Data excerpts:
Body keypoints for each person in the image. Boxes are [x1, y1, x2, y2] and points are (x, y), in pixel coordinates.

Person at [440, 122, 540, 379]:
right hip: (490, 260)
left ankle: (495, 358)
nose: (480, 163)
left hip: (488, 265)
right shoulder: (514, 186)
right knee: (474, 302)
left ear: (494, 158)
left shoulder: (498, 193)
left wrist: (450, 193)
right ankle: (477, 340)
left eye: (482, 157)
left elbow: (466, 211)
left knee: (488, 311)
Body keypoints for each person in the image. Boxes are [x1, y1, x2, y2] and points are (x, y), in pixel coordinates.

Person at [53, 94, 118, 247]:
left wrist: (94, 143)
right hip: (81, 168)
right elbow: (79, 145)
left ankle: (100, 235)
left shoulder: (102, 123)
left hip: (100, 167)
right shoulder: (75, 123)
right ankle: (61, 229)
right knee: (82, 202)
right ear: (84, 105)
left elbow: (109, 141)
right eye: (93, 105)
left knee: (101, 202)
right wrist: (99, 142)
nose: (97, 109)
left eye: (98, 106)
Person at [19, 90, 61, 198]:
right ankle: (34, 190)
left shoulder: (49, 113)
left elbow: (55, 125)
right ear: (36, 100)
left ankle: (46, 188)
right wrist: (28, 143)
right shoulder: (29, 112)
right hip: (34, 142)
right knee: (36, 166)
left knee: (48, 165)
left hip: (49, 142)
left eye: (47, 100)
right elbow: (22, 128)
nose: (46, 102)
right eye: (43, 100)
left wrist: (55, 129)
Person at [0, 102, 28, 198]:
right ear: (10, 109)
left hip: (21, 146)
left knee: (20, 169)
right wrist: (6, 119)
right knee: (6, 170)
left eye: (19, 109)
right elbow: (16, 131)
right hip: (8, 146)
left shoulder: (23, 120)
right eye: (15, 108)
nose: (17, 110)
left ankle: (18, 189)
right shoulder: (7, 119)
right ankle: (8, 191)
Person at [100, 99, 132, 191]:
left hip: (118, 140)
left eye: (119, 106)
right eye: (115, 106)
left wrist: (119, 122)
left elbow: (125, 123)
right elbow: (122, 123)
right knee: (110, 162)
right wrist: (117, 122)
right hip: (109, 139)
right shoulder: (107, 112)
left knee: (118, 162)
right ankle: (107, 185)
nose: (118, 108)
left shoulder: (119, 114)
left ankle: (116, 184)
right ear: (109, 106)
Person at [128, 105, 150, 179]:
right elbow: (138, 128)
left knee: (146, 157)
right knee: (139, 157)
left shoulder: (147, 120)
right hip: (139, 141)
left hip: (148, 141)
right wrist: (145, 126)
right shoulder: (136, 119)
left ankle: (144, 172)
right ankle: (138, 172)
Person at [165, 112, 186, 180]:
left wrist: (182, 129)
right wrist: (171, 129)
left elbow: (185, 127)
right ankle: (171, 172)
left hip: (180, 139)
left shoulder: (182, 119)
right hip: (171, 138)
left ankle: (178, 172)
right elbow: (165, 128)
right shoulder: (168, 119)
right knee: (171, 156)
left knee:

- _ABOUT THIS TASK_:
In your reply, restate exactly the lines from the start of the records above through the line holding "right shoulder: (514, 186)", including both, and nothing else.

- _ANSWER AREA_:
Body keypoints for each person in the image. Boxes are [x1, y1, x2, y2] and points are (x, y), in pixel coordinates.

Person at [440, 122, 540, 379]:
right hip: (490, 260)
left ankle: (495, 358)
nose: (480, 163)
left hip: (488, 265)
right shoulder: (514, 186)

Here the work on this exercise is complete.